Modern terms for non-monogamous relationships
- Polyfidelity: It refers to a group of three or more individuals who are committed to one another and don’t date outside the group.
- Solo polyamory: Such individuals are not committed to anyone and can have relationships with anybody. They have freedom over their decisions and in their private life.
- Hierarchal: In hierarchal polyamory, people have primary or basic partnerships that get most of their attention and devotion, and then the secondary ones, and so on.
- Non-hierarchal: This is just the opposite of those hierarchal relationships. The involved parties receive the same amount of attention and time. You can find equality in such a relationship.
- Open relationship: Parties involved in open relationships are also open to other opportunities outside the committed ones.
Monogamy vs Non-monogamy
Both monogamy and non-monogamy relationships have different structures and approaches. Some may resonate with monogamous relationship structures others may feel drawn to non-monogamous ones. It all depends on once personal concerns, values, culture, religion, and social backgrounds whether to adopt one or not. Each type has some drawbacks and advantages too but it also matters what are your preferences.
What is the ethical non-monogamous relationship?
Not all non-monogamous settings are acceptable in every society. But it is a polygyny relationship that is acceptable and legal in many societies and religions even though it’s a subjective matter. Polygyny was also practiced by Mormonism (Latter-day Saints) but not as a mainstream practice and was discontinued in the late 19th century.
Other religions like Islam openly prescribe and accept polygyny but of course, there are certain rules & regulations to meet this standard. Some African traditional religions also support this setting. If we talk about societies like historical Asians, African & Middle Eastern cultures, tribal & indigenous societies, and some Indian cultures also seem to practice polygyny.
A non-monogamous relationship is needed at the time
If we look at today’s dating structures and norms of society it would be difficult to find a fulfilling monogamous relationship. People rarely stick to one person nowadays.

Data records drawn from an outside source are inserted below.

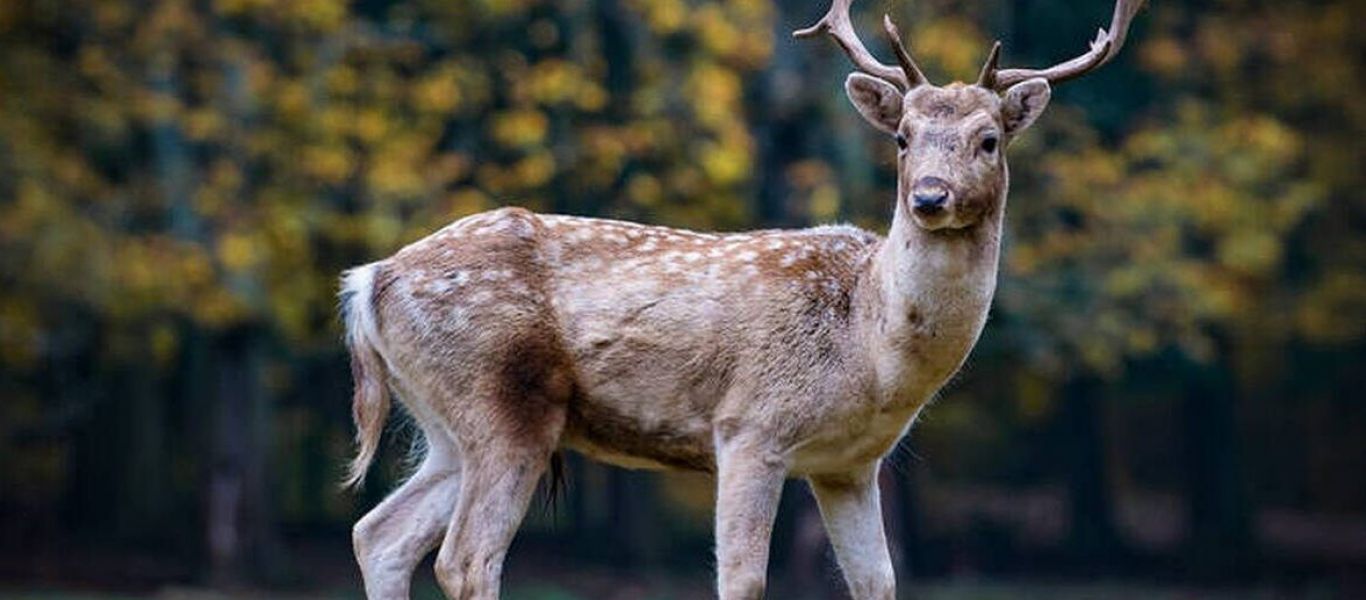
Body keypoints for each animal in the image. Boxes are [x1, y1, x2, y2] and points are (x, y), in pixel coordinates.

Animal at [338, 0, 1141, 598]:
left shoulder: (850, 464)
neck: (871, 348)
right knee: (465, 559)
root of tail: (369, 279)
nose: (930, 197)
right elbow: (744, 580)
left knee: (379, 533)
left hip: (446, 423)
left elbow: (878, 582)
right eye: (904, 138)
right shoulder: (750, 426)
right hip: (504, 400)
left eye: (989, 140)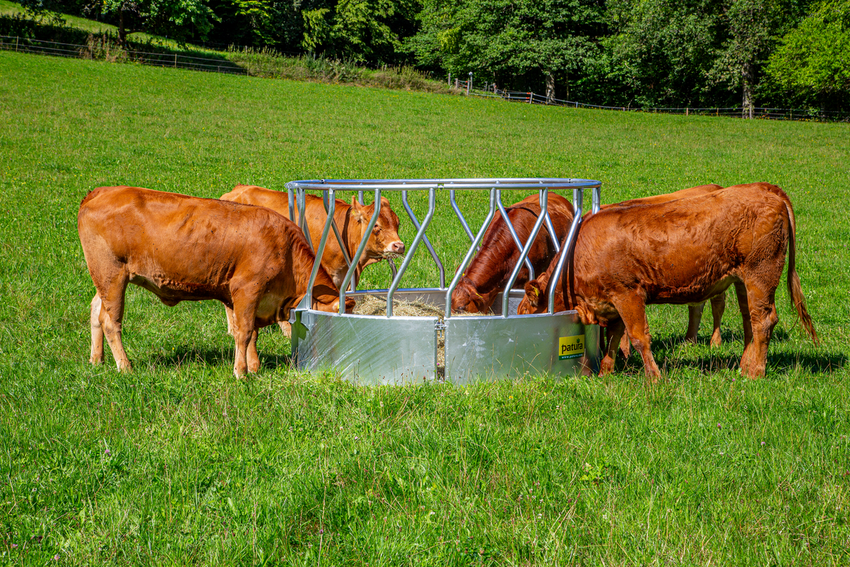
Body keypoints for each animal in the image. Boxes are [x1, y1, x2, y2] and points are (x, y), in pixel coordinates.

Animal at [74, 186, 350, 378]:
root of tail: (102, 191)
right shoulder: (246, 289)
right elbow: (244, 332)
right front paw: (241, 372)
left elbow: (251, 333)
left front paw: (254, 366)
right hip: (112, 275)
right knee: (111, 322)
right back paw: (125, 366)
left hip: (104, 279)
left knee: (96, 311)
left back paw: (96, 360)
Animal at [516, 184, 816, 382]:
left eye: (526, 310)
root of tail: (766, 189)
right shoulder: (612, 301)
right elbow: (614, 338)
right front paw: (605, 372)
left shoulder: (628, 295)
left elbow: (638, 338)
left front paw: (654, 377)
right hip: (743, 281)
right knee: (749, 321)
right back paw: (744, 366)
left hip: (761, 274)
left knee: (763, 321)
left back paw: (756, 372)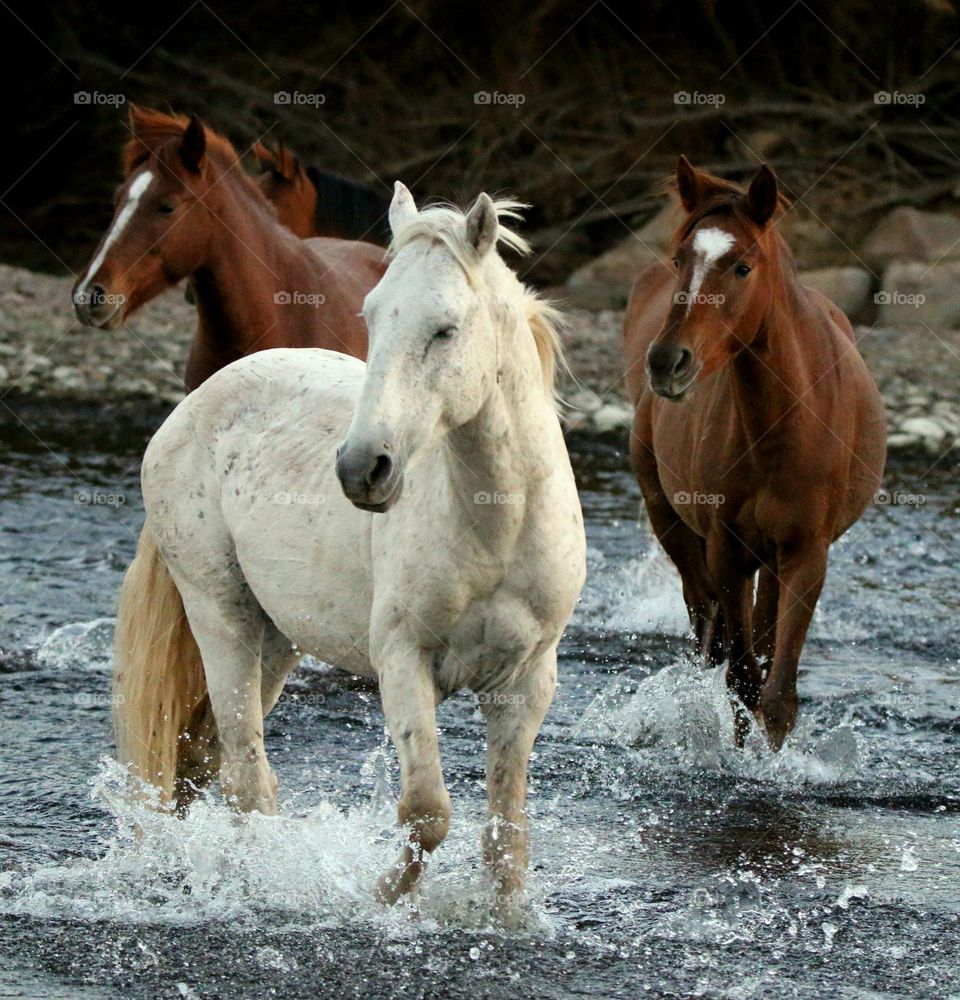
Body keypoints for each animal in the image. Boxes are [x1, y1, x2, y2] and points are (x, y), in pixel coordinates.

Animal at [112, 185, 587, 925]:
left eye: (446, 329)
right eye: (371, 316)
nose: (364, 468)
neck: (496, 527)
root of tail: (190, 410)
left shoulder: (526, 682)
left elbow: (506, 834)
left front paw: (505, 922)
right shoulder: (403, 661)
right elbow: (427, 812)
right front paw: (378, 899)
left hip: (276, 640)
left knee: (204, 761)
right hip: (220, 616)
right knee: (245, 772)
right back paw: (257, 886)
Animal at [623, 156, 886, 750]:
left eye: (742, 267)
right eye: (680, 259)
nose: (667, 361)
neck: (786, 425)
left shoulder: (807, 554)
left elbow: (777, 691)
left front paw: (773, 761)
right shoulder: (728, 550)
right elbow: (741, 678)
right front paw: (741, 759)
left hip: (775, 559)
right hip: (672, 522)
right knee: (707, 631)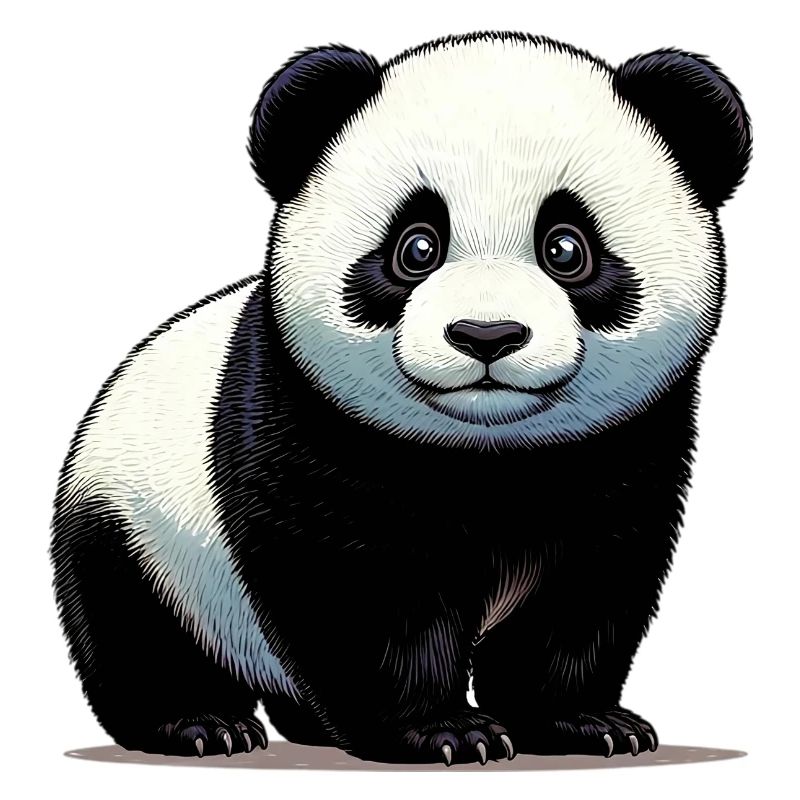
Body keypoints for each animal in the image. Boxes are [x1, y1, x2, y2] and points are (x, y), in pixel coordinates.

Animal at [51, 32, 751, 766]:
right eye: (417, 247)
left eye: (566, 248)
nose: (487, 334)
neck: (492, 451)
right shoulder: (311, 428)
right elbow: (363, 593)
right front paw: (447, 731)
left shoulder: (624, 446)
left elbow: (586, 586)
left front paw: (584, 720)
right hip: (139, 526)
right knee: (137, 627)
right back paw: (199, 722)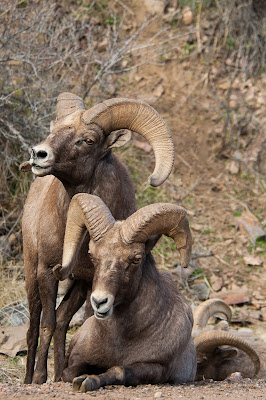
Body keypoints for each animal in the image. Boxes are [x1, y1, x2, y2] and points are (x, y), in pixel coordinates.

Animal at [20, 94, 175, 384]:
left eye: (89, 139)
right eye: (53, 128)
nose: (38, 154)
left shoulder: (92, 279)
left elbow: (69, 323)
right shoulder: (46, 270)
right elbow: (46, 324)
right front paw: (38, 379)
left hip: (77, 286)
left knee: (62, 323)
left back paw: (59, 375)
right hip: (31, 273)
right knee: (35, 325)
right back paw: (28, 379)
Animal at [57, 193, 195, 390]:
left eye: (136, 259)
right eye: (91, 255)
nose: (99, 301)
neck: (120, 341)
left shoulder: (156, 368)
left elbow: (119, 370)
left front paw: (88, 381)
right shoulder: (76, 357)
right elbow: (69, 372)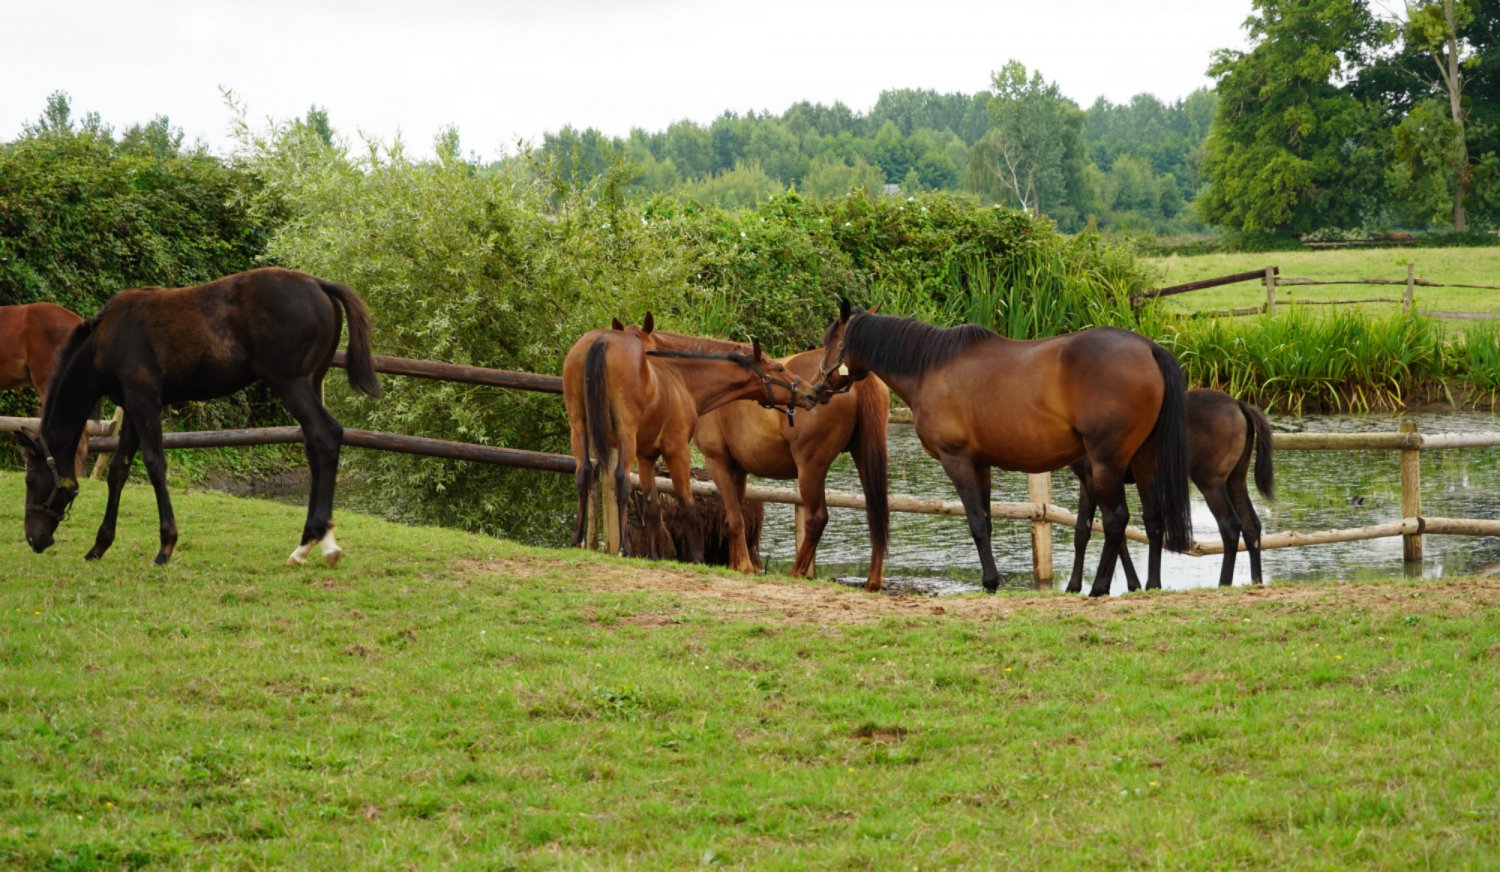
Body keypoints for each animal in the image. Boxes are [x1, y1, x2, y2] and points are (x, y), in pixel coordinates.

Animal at [14, 267, 382, 566]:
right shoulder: (133, 407)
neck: (106, 340)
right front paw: (99, 546)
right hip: (311, 382)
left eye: (31, 480)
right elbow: (118, 470)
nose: (34, 538)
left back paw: (314, 541)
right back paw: (315, 543)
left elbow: (155, 464)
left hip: (291, 383)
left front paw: (165, 547)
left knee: (326, 435)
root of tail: (319, 284)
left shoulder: (145, 402)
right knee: (315, 445)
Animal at [562, 314, 817, 563]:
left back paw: (576, 539)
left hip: (579, 428)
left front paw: (654, 556)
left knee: (583, 472)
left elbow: (652, 507)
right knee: (621, 480)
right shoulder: (678, 451)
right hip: (625, 434)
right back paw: (624, 547)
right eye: (779, 369)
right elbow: (688, 505)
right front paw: (696, 557)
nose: (811, 393)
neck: (681, 379)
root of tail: (601, 341)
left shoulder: (646, 456)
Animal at [690, 346, 890, 591]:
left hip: (811, 468)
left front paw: (744, 567)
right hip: (864, 458)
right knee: (876, 514)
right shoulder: (738, 470)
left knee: (817, 518)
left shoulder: (718, 462)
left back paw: (797, 571)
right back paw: (873, 581)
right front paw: (737, 564)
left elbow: (735, 518)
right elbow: (735, 516)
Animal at [812, 299, 1192, 597]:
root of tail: (1148, 349)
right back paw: (1152, 585)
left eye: (830, 340)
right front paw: (992, 580)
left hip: (1106, 463)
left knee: (1116, 521)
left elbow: (976, 523)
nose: (817, 387)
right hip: (1143, 459)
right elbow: (988, 522)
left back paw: (1098, 588)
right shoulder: (981, 464)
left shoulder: (957, 461)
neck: (929, 367)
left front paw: (990, 581)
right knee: (1152, 518)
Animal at [1069, 388, 1274, 590]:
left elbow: (1117, 535)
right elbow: (1082, 531)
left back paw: (1223, 584)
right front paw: (1073, 586)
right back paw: (1256, 582)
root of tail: (1238, 404)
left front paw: (1132, 584)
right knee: (1251, 526)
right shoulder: (1085, 482)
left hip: (1211, 483)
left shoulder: (1095, 479)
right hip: (1236, 481)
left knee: (1230, 526)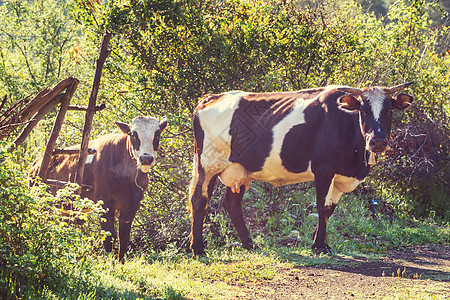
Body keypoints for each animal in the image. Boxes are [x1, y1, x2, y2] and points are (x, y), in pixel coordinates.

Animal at [29, 115, 167, 260]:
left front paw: (121, 261)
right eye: (133, 134)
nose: (146, 158)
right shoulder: (105, 205)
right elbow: (109, 237)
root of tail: (38, 161)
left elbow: (123, 238)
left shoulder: (131, 207)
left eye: (157, 134)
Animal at [188, 84, 414, 255]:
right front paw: (320, 246)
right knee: (199, 200)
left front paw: (318, 241)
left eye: (389, 110)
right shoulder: (323, 169)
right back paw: (198, 249)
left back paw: (250, 245)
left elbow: (330, 209)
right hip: (208, 163)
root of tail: (210, 98)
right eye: (363, 110)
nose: (378, 141)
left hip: (240, 169)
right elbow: (322, 206)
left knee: (232, 204)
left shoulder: (340, 176)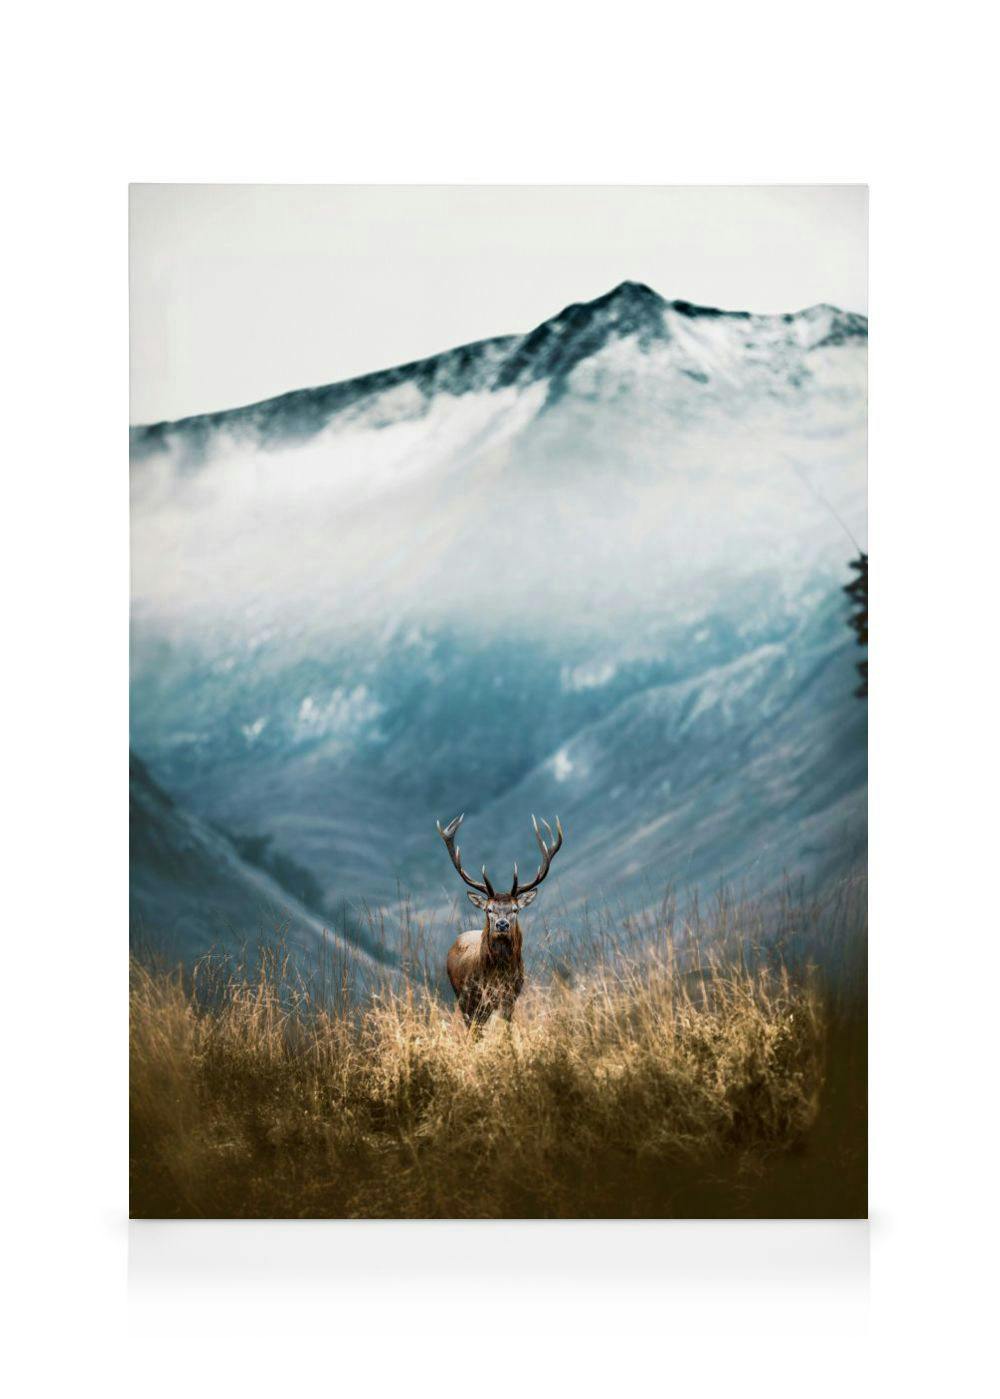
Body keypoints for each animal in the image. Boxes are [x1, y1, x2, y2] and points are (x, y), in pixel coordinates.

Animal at [436, 812, 564, 1029]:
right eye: (489, 909)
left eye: (515, 909)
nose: (502, 924)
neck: (498, 978)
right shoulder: (474, 999)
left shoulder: (510, 998)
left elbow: (507, 1030)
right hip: (461, 997)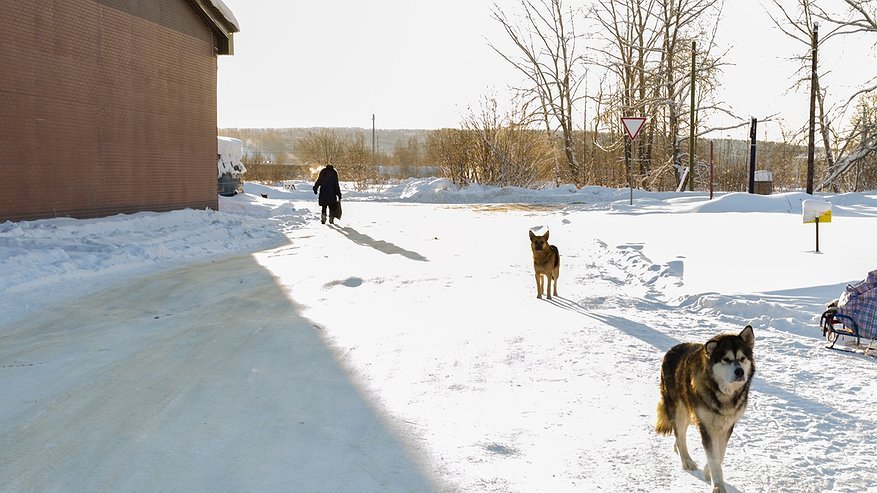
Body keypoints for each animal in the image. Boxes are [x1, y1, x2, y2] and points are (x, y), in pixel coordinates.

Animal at [656, 324, 752, 490]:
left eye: (742, 358)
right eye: (726, 359)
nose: (739, 372)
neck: (723, 394)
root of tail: (672, 350)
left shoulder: (727, 425)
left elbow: (720, 453)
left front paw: (708, 472)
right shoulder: (706, 426)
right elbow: (713, 457)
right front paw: (718, 486)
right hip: (680, 410)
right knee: (680, 436)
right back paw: (686, 460)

In addition, there is an increased number of women population in almost all states of the US and the average percentage is about 50% according to the Census Bureau.
This means that there will be fewer men and more women which creates a challenging situation in family structure. Non-monogamous especially polygyny relationships can resolve these issues if applied more ethically and stably.
Final Thoughts:
Both have diversity in relationship structures that come with all of their pros and cons. Before jumping to a conclusion on whether monogamy or polyamory is the best choice for you, consider all consequence that comes along with the decision.
This is a life-changing decision that should not be based on socially influenced behaviors or fleeting emotions. Many people including dating and life coaches’ talk about this and recommend considering your feelings and how you feel about something.
But no one is telling you that your feelings are temporary and you have full control over your mind and thoughts. And you can make the best decision without any attachments. Because it’s about your future family.